PROBLEM STATEMENT> Reproduce all records exactly.

DATA FOR PROCESSING>
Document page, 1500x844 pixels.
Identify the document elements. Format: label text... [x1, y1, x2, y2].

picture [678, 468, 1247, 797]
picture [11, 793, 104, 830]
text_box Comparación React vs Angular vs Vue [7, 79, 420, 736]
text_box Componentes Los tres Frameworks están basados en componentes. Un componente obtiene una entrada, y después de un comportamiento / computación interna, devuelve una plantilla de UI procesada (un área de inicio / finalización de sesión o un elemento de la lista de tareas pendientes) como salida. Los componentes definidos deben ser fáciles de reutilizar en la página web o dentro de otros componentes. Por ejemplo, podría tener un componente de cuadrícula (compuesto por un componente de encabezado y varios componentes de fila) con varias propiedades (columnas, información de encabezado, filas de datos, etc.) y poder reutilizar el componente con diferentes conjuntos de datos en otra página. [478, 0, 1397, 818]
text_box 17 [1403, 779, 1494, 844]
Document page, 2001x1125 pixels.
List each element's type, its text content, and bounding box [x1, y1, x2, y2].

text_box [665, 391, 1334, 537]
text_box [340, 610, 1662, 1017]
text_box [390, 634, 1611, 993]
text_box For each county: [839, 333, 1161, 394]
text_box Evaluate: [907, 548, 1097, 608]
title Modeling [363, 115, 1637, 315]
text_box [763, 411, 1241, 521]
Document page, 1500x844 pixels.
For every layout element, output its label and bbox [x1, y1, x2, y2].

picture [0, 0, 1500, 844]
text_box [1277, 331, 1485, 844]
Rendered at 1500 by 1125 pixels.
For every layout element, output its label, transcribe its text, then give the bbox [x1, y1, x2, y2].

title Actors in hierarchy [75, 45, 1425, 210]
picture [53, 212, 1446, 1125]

RESULT OF THE EXERCISE>
Document page, 1500x844 pixels.
Identify the document elements. Format: label text... [x1, y1, x2, y2].

picture [678, 468, 1247, 797]
picture [11, 793, 104, 830]
text_box Comparación React vs Angular vs Vue [7, 79, 420, 736]
text_box Componentes Los tres Frameworks están basados en componentes. Un componente obtiene una entrada, y después de un comportamiento / computación interna, devuelve una plantilla de UI procesada (un área de inicio / finalización de sesión o un elemento de la lista de tareas pendientes) como salida. Los componentes definidos deben ser fáciles de reutilizar en la página web o dentro de otros componentes. Por ejemplo, podría tener un componente de cuadrícula (compuesto por un componente de encabezado y varios componentes de fila) con varias propiedades (columnas, información de encabezado, filas de datos, etc.) y poder reutilizar el componente con diferentes conjuntos de datos en otra página. [478, 0, 1397, 818]
text_box 17 [1403, 779, 1494, 844]
Document page, 2001x1125 pixels.
List each element's type, its text content, and bounding box [x1, y1, x2, y2].

text_box [665, 391, 1334, 537]
text_box [340, 610, 1662, 1017]
text_box [390, 634, 1611, 993]
text_box For each county: [839, 333, 1161, 394]
text_box Evaluate: [907, 548, 1097, 608]
title Modeling [363, 115, 1637, 315]
text_box [763, 411, 1241, 521]
Document page, 1500x844 pixels.
For every layout element, output its label and bbox [x1, y1, x2, y2].

picture [0, 0, 1500, 844]
text_box [1277, 331, 1485, 844]
Rendered at 1500 by 1125 pixels.
For every layout element, output its label, transcribe its text, then give the bbox [x1, y1, x2, y2].

title Actors in hierarchy [75, 45, 1425, 210]
picture [53, 212, 1446, 1125]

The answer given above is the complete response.